In the second book, Rhiannon found herself pregnant and trying to integrate into the mommy-to-be social scene while adding to her body count. The foetus became her alter ego, trying to get her to stop killing. Unfortunately killing is something Rhiannon has to do and she is ever on the lookout for someone who needs eliminating. The end of the book sees Rhiannon outed by her sister, giving birth to her daughter, Ivy, who's adoption by someone she trusts she arranges, gives her journals (books one and two) to a reporter, and goes on the run.

As Dead Head opens, Rhiannon is on a cruise ship under an assumed name. The title, by the way, cleverly operates on several levels.When her carefully arranged escape plan appears to have collapsed, she is forced to continue the cruise despite hating everything about the cruise and everyone on it (with a couple of exceptions). I don't want to say too much more because that would reveal spoilers. I realize this is a pretty meager synopsis on which to try to promote a book and I've been wracking my brain for something to say that won't spoil the action. Since the book opens with Rhiannon on a cruise ship it isn't a spoiler to say that half the books takes place there with Rhiannon hoping she won't be recognized and finding herself forging some relationship amidst most to the passengers she would happily see thrown overboard. It also reinforces that large cruise ships are not for me. Rhiannon also has to come to terms with the possibility that her daughter, Ivy, might have killed her killer instinct.

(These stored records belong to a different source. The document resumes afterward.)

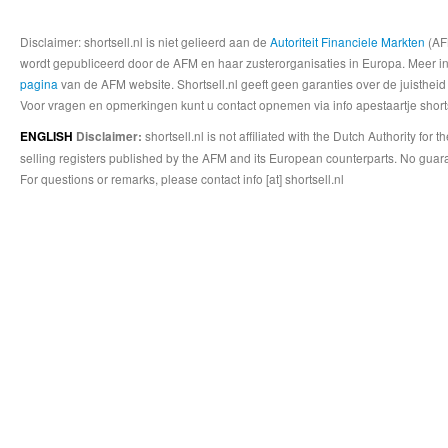
Disclaimer: shortsell.nl is niet gelieerd aan de
Autoriteit Financiele Markten
(AFM
wordt gepubliceerd door de AFM en haar zusterorganisaties in Europa. Meer info
pagina
van de AFM website. Shortsell.nl geeft geen garanties over de juistheid
Voor vragen en opmerkingen kunt u contact opnemen via info apestaartje shorts
shortsell.nl is not affiliated with the Dutch Authority fo
ENGLISH
Disclaimer:
selling registers published by the AFM and its European counterparts. No guara
For questions or remarks, please contact info [at] shortsell.nl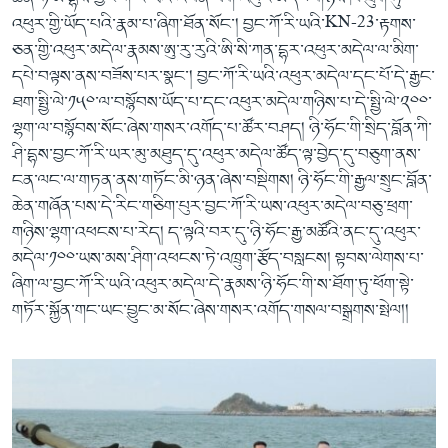
འཕུར་གྱི་ཡོད་པའི་རྣམ་པ་ཞིག་ཐོན་སོང་། བྱང་ཀོ་རི་ཡའི་KN-23་རྟགས་
ཅན་གྱི་འཕུར་མདེལ་རྣམས་ཨུ་རུ་རུའི་ཨི་སི་ཀན་དྷར་འཕུར་མདེལ་ལ་མིག་
དཔེ་བལྟས་ནས་བཟོས་པར་སྣང་། བྱང་ཀོ་རི་ཡའི་འཕུར་མདེལ་དང་པོ་དེ་རྒྱང་
ཐག་སྤྱི་ལེ་༡༥༠་ལ་བསྙོབས་ཡོད་པ་དང་འཕུར་མདེལ་གཉིས་པ་དེ་སྤྱི་ལེ་༢༠༠་
ལྷག་ལ་བསྙོབས་སོང་ཞེས་གསར་འགོད་པ་ཚོར་བཤད། ཉི་ཧོང་གི་སྲིད་བློན་ཀི་
ཤི་དྷས་བྱང་ཀོ་རི་ཡར་མུ་མཐུད་དུ་འཕུར་མདེལ་ཚོད་ལྟ་བྱེད་དུ་བཅུག་ནས་
ངན་ལང་ལ་གཏན་ནས་གཏོང་མི་ཉན་ཞེས་བསྡིགས། ཉི་ཧོང་གི་རྒྱལ་སྲུང་བློན་
ཆེན་གཞོན་པས་དེ་རིང་གཅིག་པུར་བྱང་ཀོ་རི་ཡས་འཕུར་མདེལ་བཅུ་ཕྲག་
གཉིས་ལྷག་འཕངས་པ་རེད། ད་ལྟའི་བར་དུ་ཉི་ཧོང་རྒྱ་མཚོའི་ནང་དུ་འཕུར་
མདེལ་༡༠༠་ཡས་མས་ཤིག་འཕངས་ཏེ་འཁྲུག་རྩོད་བསླངས། སྟབས་ལེགས་པ་
ཞིག་ལ་བྱང་ཀོ་རི་ཡའི་འཕུར་མདེལ་དེ་རྣམས་ཉི་ཧོང་གི་ས་ཐོག་ཏུ་ཕོག་སྟེ་
གཏོར་སྐྱོན་གང་ཡང་བྱུང་མ་སོང་ཞེས་གསར་འགོད་གསལ་བསྒྲགས་སྤེལ།།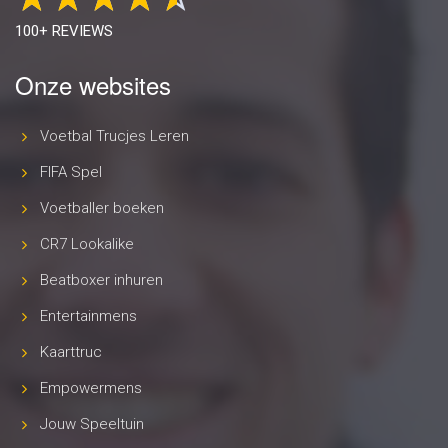
100+ REVIEWS
Onze websites
Voetbal Trucjes Leren
FIFA Spel
Voetballer boeken
CR7 Lookalike
Beatboxer inhuren
Entertainmens
Kaarttruc
Empowermens
Jouw Speeltuin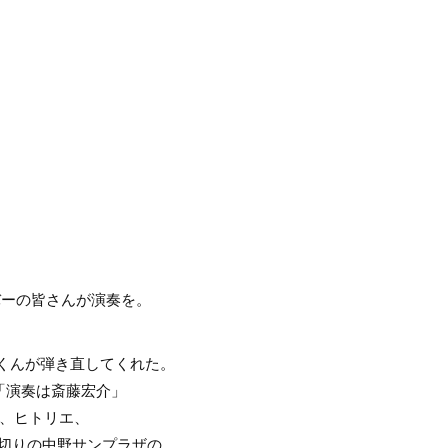
バーの皆さんが演奏を。
くんが弾き直してくれた。
「演奏は斎藤宏介」
le、ヒトリエ、
区切りの中野サンプラザの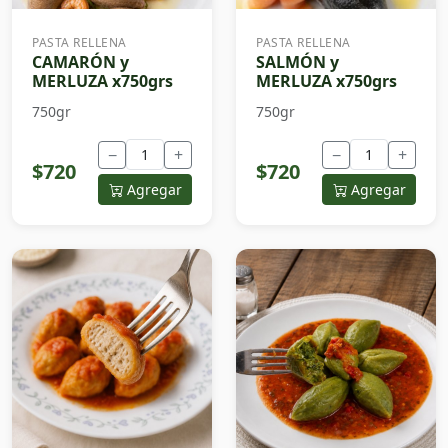
PASTA RELLENA
PASTA RELLENA
CAMARÓN y
SALMÓN y
MERLUZA x750grs
MERLUZA x750grs
750gr
750gr
−
+
−
+
$720
$720
Agregar
Agregar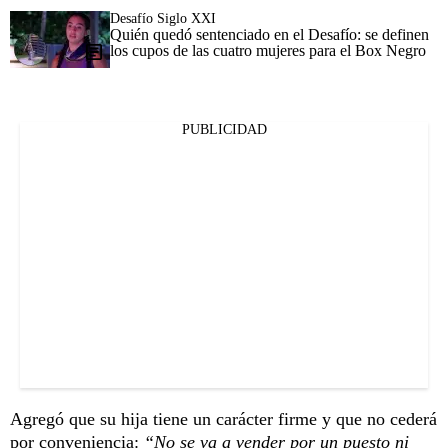
Desafío Siglo XXI
Quién quedó sentenciado en el Desafío: se definen
los cupos de las cuatro mujeres para el Box Negro
PUBLICIDAD
Agregó que su hija tiene un carácter firme y que no cederá
por conveniencia:
“No se va a vender por un puesto ni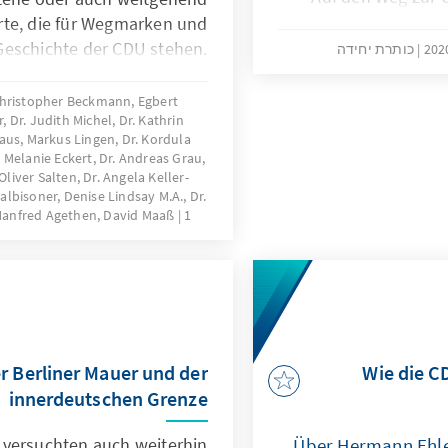
1950 in Goslar st
te, die für Wegmarken und
eschichte der CDU stehen.
כותרת יחידה
torischen Ereignis werden
ungsorte in ihrer Bedeutung
 Christopher Beckmann, Egbert
 Dr. Judith Michel, Dr. Kathrin
Parteigeschichte vorgestellt.
aus, Markus Lingen, Dr. Kordula
 Melanie Eckert, Dr. Andreas Grau,
Oliver Salten, Dr. Angela Keller-
lbisoner, Denise Lindsay M.A., Dr.
1 באפריל 2020
anfred Agethen, David Maaß
r Berliner Mauer und der
Wie die C
innerdeutschen Grenze
 versuchten auch weiterhin
Über Hermann Ehle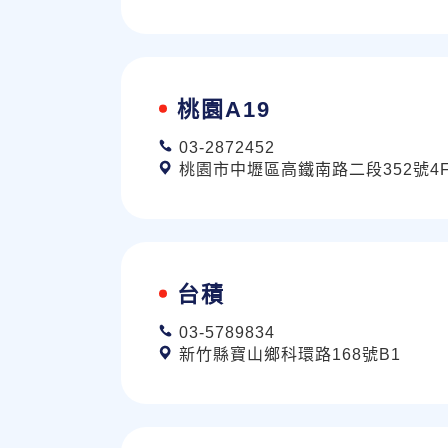
桃園A19
03-2872452
桃園市中壢區高鐵南路二段352號4
台積
03-5789834
新竹縣寶山鄉科環路168號B1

While Rhiannon does add to her body count, this book is more about her wondering if a normal life and love are possible for someone like her. I enjoyed the journey—both internal and geographical — on which the author takes Rhiannon. Her desperation to belong somewhere, with someone, has real poignancy. The author also has much to say about the celebrity status afforded some criminals and how criminals can gain a rabid fan base. There is actually a word for it which I didn't know until now, hybristophilia.  It ends with a cracking good set up for book four in the Sweetpea saga.

As with the other books, each chapter opens with a list of things Rhiannon hates that day. Honestly, most of us wouldn't have a problem with items on her list. One in particular directly appealed to me:
2. People who say they genuinely prefer Scandi Noir to normal noir. No you fucking don't.
Perhaps a bit harsh but I'm not a fan of Scandi Noir. None of it, so far for me, is really noir.

Oh, and there is a cute reference to another book the author has written. If, like me, you've read the book, you'll chuckle. If you haven't read it, go get it. it's a good read as well. You'll know what I mean when you see it.

So Skuse is three for three in this series. She has added to Rhiannon's story with each book and, I'd say, gives the reader a greater attachment to the character. Loved it and can't wait for the next one.